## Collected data
☆ ☆ ☆ ☆
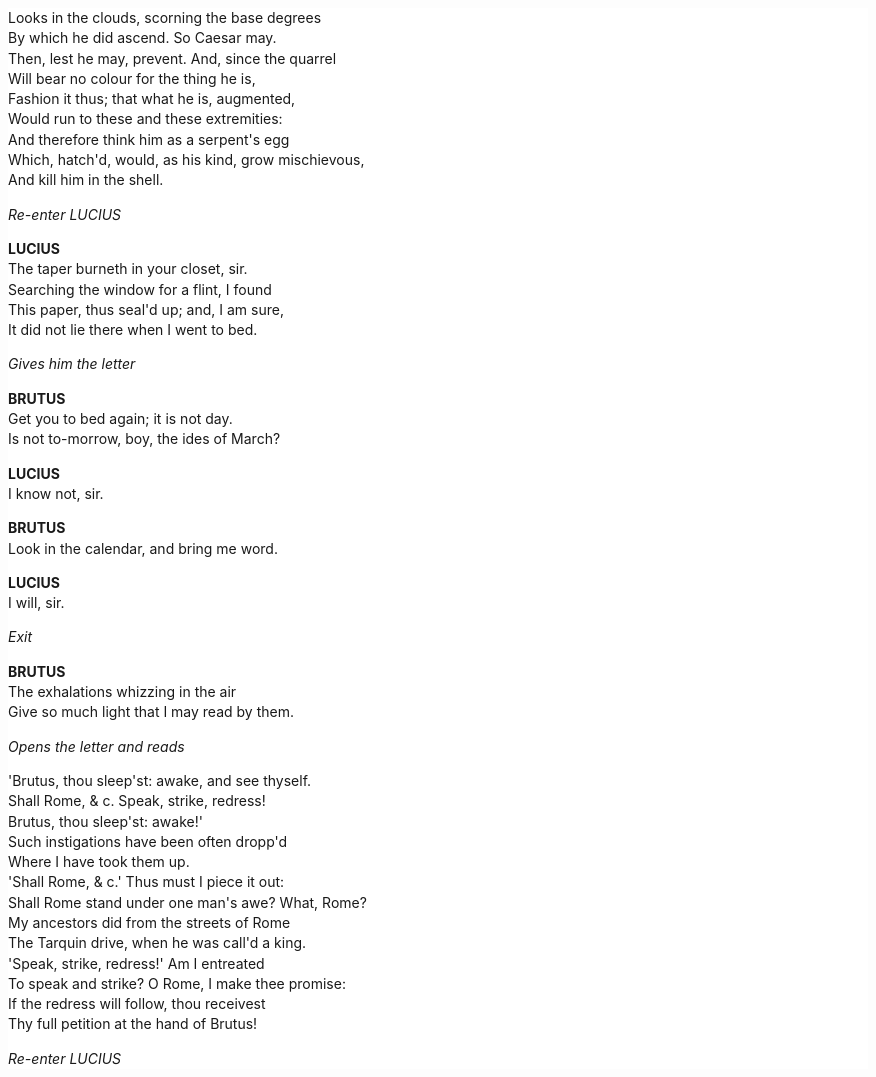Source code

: Looks in the clouds, scorning the base degrees  
By which he did ascend. So Caesar may.  
Then, lest he may, prevent. And, since the quarrel  
Will bear no colour for the thing he is,  
Fashion it thus; that what he is, augmented,  
Would run to these and these extremities:  
And therefore think him as a serpent's egg  
Which, hatch'd, would, as his kind, grow mischievous,  
And kill him in the shell.  

_Re-enter LUCIUS_

**LUCIUS**  
The taper burneth in your closet, sir.  
Searching the window for a flint, I found  
This paper, thus seal'd up; and, I am sure,  
It did not lie there when I went to bed.  

_Gives him the letter_

**BRUTUS**  
Get you to bed again; it is not day.  
Is not to-morrow, boy, the ides of March?  

**LUCIUS**  
I know not, sir.  

**BRUTUS**  
Look in the calendar, and bring me word.  

**LUCIUS**  
I will, sir.  

_Exit_

**BRUTUS**  
The exhalations whizzing in the air  
Give so much light that I may read by them.  

_Opens the letter and reads_

'Brutus, thou sleep'st: awake, and see thyself.  
Shall Rome, & c. Speak, strike, redress!  
Brutus, thou sleep'st: awake!'  
Such instigations have been often dropp'd  
Where I have took them up.  
'Shall Rome, & c.' Thus must I piece it out:  
Shall Rome stand under one man's awe? What, Rome?  
My ancestors did from the streets of Rome  
The Tarquin drive, when he was call'd a king.  
'Speak, strike, redress!' Am I entreated  
To speak and strike? O Rome, I make thee promise:  
If the redress will follow, thou receivest  
Thy full petition at the hand of Brutus!  

_Re-enter LUCIUS_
☆ ☆ ☆ ☆
Filter the records above and copy every line that contains the word "awake".

## Exercise response
'Brutus, thou sleep'st: awake, and see thyself.  
Brutus, thou sleep'st: awake!'  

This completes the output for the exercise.